*DIRECTIONS FOR THIS TASK*: Locate every line in the records below that holds the word "labels" and return each one.

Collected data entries
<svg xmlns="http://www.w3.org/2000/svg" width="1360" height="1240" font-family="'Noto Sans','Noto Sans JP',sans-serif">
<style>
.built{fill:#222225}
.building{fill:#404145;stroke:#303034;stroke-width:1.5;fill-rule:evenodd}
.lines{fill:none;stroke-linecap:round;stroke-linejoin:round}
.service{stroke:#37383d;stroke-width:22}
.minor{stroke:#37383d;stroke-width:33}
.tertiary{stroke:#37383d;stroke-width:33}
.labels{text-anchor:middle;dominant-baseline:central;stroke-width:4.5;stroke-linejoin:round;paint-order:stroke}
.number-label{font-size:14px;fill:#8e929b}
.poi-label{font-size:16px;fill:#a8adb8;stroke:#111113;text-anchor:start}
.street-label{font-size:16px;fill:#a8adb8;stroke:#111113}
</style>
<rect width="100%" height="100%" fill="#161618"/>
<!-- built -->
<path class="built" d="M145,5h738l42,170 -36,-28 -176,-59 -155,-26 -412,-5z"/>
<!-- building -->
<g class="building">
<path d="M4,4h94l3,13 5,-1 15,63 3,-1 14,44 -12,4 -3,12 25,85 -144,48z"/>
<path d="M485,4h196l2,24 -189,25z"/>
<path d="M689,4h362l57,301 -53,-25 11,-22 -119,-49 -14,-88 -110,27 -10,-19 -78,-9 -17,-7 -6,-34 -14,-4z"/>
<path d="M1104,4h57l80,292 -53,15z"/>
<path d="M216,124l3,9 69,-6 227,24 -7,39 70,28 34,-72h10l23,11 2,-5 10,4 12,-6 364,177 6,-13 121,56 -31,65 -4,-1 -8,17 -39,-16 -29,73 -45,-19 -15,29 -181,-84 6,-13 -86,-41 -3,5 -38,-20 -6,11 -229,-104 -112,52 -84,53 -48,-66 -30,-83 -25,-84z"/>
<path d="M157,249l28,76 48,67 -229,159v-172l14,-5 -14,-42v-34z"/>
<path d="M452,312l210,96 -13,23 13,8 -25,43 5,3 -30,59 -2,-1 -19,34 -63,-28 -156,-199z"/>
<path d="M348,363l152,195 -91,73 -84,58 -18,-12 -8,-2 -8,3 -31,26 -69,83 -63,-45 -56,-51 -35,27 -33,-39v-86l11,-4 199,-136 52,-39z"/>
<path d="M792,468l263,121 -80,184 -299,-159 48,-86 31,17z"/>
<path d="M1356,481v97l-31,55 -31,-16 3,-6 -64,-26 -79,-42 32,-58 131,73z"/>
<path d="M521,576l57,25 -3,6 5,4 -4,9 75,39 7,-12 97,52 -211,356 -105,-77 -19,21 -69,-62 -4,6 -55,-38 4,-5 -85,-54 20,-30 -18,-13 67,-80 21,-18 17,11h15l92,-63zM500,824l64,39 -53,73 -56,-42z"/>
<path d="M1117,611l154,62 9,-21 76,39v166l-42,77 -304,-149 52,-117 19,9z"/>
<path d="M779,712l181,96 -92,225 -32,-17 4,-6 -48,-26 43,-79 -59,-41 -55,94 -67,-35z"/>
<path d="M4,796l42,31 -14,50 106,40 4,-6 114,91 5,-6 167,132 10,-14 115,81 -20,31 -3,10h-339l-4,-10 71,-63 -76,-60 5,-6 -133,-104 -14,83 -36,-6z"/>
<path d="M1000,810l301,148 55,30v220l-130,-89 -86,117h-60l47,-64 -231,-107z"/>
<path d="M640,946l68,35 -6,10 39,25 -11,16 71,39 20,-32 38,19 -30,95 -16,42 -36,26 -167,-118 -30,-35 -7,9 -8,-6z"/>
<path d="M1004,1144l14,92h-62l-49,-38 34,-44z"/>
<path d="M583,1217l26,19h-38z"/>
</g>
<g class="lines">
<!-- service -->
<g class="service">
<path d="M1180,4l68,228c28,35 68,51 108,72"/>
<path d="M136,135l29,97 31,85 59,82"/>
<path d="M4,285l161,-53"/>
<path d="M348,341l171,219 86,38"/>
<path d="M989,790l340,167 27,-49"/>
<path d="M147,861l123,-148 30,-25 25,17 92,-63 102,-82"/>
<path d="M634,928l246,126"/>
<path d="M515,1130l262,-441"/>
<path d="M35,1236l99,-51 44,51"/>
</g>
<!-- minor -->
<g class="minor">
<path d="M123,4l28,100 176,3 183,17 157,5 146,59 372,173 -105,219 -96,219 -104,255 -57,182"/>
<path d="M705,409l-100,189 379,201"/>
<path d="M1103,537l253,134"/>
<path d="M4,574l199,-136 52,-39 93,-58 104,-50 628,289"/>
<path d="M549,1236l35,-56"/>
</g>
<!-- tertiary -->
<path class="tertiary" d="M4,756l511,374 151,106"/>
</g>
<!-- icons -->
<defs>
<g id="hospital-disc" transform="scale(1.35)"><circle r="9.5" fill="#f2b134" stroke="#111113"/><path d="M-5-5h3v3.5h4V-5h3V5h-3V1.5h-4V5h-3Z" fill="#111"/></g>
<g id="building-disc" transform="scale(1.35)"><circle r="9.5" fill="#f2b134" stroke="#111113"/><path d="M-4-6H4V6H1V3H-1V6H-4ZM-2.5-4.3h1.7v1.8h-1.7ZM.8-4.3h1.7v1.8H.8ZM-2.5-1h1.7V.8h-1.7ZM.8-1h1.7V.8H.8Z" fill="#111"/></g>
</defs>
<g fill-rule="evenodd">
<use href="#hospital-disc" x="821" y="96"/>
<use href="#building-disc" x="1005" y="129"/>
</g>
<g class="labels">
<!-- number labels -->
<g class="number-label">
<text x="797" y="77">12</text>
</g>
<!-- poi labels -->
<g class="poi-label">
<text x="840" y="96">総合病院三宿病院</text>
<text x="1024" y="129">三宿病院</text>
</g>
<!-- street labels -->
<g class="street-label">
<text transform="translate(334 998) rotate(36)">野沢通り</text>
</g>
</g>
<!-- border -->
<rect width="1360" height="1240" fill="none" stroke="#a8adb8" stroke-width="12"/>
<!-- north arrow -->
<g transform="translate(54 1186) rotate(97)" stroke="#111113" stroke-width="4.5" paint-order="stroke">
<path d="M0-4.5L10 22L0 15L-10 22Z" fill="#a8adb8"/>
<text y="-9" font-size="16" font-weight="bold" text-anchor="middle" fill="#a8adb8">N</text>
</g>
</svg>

*RESPONSE TO THIS TASK*:
.labels{text-anchor:middle;dominant-baseline:central;stroke-width:4.5;stroke-linejoin:round;paint-order:stroke}
<g class="labels">
<!-- number labels -->
<!-- poi labels -->
<!-- street labels -->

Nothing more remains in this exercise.